Required work
Set down word for word the lines that begin the entries and run through the line containing "Figure 6: Model". Give nothing further.

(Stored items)
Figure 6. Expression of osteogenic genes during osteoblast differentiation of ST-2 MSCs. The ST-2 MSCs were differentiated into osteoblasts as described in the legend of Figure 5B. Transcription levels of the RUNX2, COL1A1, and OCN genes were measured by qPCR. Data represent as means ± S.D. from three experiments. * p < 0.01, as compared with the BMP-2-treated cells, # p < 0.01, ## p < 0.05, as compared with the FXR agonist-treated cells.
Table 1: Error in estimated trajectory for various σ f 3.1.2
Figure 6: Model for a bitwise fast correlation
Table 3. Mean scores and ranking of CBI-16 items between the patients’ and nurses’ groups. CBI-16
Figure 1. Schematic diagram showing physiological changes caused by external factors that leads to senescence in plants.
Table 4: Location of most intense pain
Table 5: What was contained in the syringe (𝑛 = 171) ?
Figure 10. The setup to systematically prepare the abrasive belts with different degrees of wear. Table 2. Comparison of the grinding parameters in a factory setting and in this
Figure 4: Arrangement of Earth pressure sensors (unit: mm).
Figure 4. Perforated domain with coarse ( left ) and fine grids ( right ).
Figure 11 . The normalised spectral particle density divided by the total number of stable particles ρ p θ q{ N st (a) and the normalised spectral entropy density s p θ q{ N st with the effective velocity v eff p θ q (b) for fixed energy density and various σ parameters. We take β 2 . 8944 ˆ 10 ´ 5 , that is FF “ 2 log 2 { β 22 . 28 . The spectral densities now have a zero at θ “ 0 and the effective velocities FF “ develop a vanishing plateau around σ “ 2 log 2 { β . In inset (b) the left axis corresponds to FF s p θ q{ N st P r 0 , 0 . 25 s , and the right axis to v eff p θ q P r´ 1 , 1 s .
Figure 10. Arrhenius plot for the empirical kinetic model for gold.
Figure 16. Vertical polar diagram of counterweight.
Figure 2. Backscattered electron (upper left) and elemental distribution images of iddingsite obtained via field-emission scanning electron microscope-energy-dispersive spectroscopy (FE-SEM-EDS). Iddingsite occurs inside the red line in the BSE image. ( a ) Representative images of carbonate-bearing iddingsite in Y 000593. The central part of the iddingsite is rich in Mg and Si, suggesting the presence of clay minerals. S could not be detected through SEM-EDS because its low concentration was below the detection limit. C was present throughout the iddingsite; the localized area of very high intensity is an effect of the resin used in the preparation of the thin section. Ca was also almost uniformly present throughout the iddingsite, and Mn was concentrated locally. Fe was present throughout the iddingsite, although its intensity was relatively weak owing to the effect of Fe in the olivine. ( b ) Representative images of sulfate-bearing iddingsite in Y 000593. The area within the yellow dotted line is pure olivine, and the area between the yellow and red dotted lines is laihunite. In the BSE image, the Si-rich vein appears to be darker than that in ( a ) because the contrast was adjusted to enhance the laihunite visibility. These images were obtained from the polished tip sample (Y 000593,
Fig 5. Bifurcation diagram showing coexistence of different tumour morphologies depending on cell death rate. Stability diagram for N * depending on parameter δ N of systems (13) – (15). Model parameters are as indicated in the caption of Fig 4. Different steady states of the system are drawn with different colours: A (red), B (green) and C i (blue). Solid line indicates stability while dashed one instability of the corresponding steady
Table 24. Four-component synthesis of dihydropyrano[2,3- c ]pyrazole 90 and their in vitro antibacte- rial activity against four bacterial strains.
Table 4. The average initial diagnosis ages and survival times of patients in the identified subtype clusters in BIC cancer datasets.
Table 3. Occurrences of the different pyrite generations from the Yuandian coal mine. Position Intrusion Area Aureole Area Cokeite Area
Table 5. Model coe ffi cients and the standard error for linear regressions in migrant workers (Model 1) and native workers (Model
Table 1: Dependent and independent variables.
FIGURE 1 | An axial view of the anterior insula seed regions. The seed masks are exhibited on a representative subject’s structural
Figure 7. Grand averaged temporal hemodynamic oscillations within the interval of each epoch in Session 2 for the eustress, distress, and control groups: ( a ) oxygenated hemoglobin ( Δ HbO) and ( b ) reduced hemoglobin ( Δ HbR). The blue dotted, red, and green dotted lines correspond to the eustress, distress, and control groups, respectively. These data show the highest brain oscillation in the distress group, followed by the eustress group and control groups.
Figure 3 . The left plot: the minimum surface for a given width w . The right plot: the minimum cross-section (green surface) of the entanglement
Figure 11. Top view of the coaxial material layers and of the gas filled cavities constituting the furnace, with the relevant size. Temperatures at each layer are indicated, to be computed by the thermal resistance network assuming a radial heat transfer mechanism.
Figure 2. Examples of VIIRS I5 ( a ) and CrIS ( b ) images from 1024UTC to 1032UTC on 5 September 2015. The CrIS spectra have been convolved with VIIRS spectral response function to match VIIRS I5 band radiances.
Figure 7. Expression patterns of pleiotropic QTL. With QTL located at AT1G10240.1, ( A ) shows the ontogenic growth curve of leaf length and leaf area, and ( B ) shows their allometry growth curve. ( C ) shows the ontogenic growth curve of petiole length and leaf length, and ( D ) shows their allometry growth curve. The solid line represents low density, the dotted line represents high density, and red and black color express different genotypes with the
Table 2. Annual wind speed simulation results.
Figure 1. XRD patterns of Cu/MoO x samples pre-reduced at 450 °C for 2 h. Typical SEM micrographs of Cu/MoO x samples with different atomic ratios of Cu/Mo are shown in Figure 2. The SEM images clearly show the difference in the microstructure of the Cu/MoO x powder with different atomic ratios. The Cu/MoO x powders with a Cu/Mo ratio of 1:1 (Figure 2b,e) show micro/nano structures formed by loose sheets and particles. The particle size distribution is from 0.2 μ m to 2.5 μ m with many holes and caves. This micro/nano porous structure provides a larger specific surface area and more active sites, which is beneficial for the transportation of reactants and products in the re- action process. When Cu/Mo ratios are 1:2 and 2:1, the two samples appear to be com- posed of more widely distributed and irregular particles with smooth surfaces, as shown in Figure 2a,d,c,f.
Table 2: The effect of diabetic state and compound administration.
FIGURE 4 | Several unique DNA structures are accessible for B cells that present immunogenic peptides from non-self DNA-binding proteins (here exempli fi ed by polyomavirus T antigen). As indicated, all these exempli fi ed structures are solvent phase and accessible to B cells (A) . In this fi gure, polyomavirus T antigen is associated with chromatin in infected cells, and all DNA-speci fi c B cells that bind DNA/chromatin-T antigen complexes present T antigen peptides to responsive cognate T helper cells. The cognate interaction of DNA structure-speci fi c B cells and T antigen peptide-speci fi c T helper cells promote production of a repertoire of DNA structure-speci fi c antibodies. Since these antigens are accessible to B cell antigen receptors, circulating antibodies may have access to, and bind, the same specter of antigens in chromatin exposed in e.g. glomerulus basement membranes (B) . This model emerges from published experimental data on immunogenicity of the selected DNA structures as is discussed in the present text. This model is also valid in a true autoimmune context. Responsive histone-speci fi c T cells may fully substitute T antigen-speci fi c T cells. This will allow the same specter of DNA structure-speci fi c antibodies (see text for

Result of the exercise
Figure 6. Expression of osteogenic genes during osteoblast differentiation of ST-2 MSCs. The ST-2 MSCs were differentiated into osteoblasts as described in the legend of Figure 5B. Transcription levels of the RUNX2, COL1A1, and OCN genes were measured by qPCR. Data represent as means ± S.D. from three experiments. * p < 0.01, as compared with the BMP-2-treated cells, # p < 0.01, ## p < 0.05, as compared with the FXR agonist-treated cells.
Table 1: Error in estimated trajectory for various σ f 3.1.2
Figure 6: Model for a bitwise fast correlation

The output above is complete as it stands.